Bu çalışmada maksat ülkede 1990 yılından bu yana dijital ortamda tutulan şahsî sıhhat datalarının AI tabanlı bir yapıya aktarılması, eksik bilgilerin bireylerden temini ve ileri uygulamalar için kullanılabilir hâle getirilmesi. Doğumdan itibaren tutulan dijital sıhhat kayıtları sisteme aktarılırken eksik olan ferdî genom bilgileri yanı sıra günümüzde mümkün olan çeşitli fizyolojik ve moleküler ölçümlerinde bireylerden istenebileceği belirtiliyor. Bilgilerin yanlışsız formda toplanmasından sonra ise AI yardımıyla tahlil edilmesi planlanıyor. Tüm bu dataların uygun formda işlenmesinin, önleyici sıhhat hizmetlerinde fark yaratması bekleniyor.
Dijital sıhhat denildiğinde pek çok insanın aklına birinci gelen sıhhatin fütüristtik boyutu oluyor. Bireylerde, doktora gitmek yerine bir robotla konuşarak tahlil bulunacak kanısı oluşabiliyor. İleride bu da olacak üzere görünüyorsa da öncelikli hedef datayı toplamak ve yanlışsız bir halde tahlil edebilmek. Bu tahlil hastalıkları oluşmadan önlemeye yardımcı olabileceğinden değer taşıyor. Bilindiği üzere pek çok hastalığı önlemek o hastalığı oluştuktan sonra tedavi etmekten daha az maliyetli. Ekonomik boyutu yanı sıra olayın sosyolojik ve ruhsal tesirleri olduğunu da unutmamak gerekiyor.
Gelecekte MR makinelerine muhtaçlık duymayabiliriz
Günümüzde dijital sıhhat alanında çalışılan mevzulara baktığımızda pek birçoklarının AI temaslı olduğu görülüyor. Gelecekte karar verilmesi gereken mevzularda daha fazla AI ile karşı karşıya kalacağımız da bir gerçek. Hatta karar verici etaplarda AI’nin doktorlarla birlikte çalışması uzun müddettir planlanıyor. Şimdi geleceğe uzanmadan bugüne odaklanırsak başlama noktası olarak bilgiyi hakikat, kullanılabilir ve inançlı bir biçimde saklayabilmek birinci adım olarak karşımıza çıkıyor. Sonraki adımda ise bilhassa ülkemiz için daha fazla araştırmaya, sıhhat bilgilerimizi sınıflandırmaya yönlenmemiz gerekebilir.

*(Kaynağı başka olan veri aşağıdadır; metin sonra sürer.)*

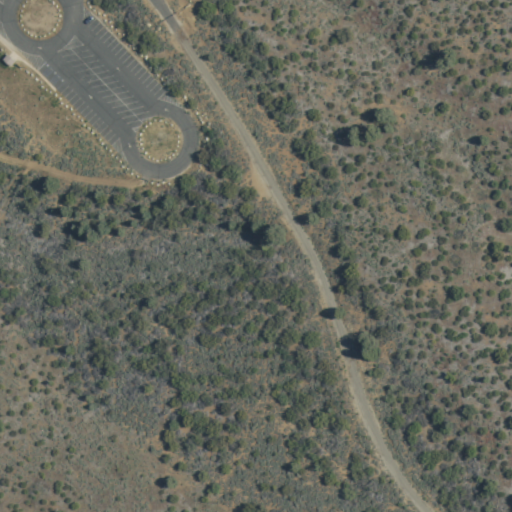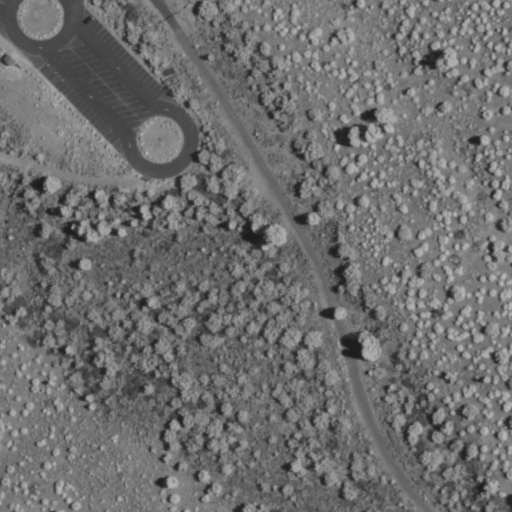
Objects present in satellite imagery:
road: (166, 16)
road: (3, 24)
road: (38, 50)
building: (8, 61)
road: (114, 63)
parking lot: (100, 85)
road: (81, 96)
road: (180, 162)
road: (79, 179)
road: (312, 267)
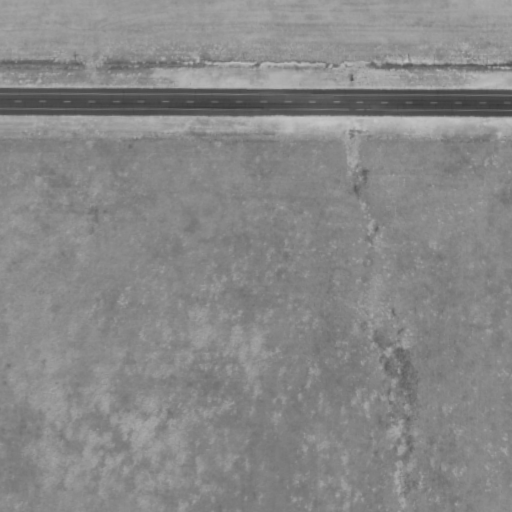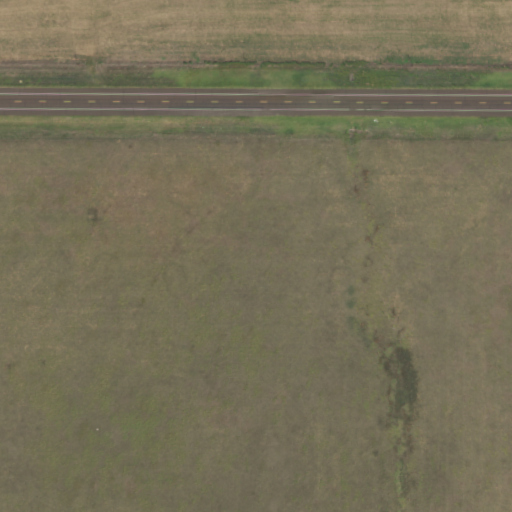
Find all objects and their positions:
road: (256, 97)
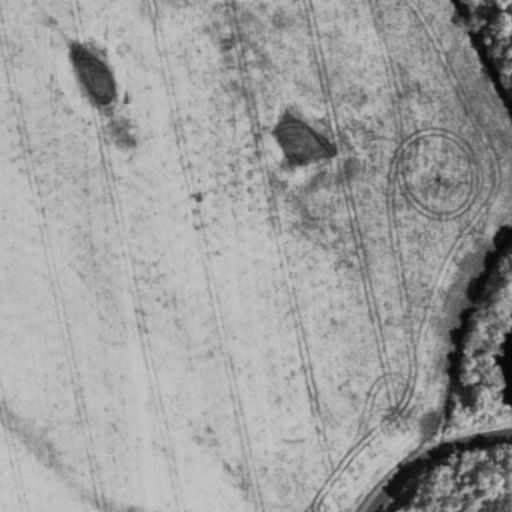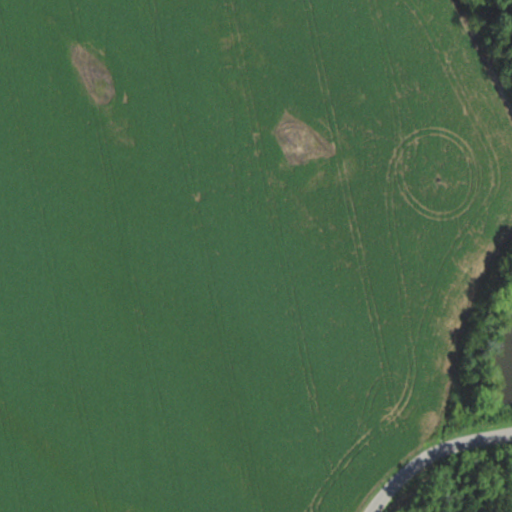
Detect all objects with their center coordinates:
road: (428, 451)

Dijital sıhhat alanında çalışan araştırmacıların son beklentisi ise sıhhat hizmetlerinin aktifliğini artırmak, görüntüleme sistemleri ve ilaçları daha güzel, şahsî ve hassas hâle getirmek. Meselâ, Harvard Tıp Fakültesi’nde Psikiyatri ve Radyoloji Profesörü olan Dr. Marek Kubicki ile yaptığım bir röportajda, Kubicki “Yapay zekâ (AI) sayesinde ileride MR makinelerine gereksinim duymayabiliriz. Zira gelecekte yapay zekânın oluşabilecek psikiyatrik bir hastalığı oluşmadan öngörebilmesi mümkün olabilecek.” açıklamasını yapmıştı.
Kubicki’nin kelam ettiği gelecek çok uzak sayılmaz lakin doktora gitmeden teşhis ve tedavi olmak için biraz daha sistemlerin düzgün çalışır ve yaygın hâle gelmesini beklememiz gerekiyor.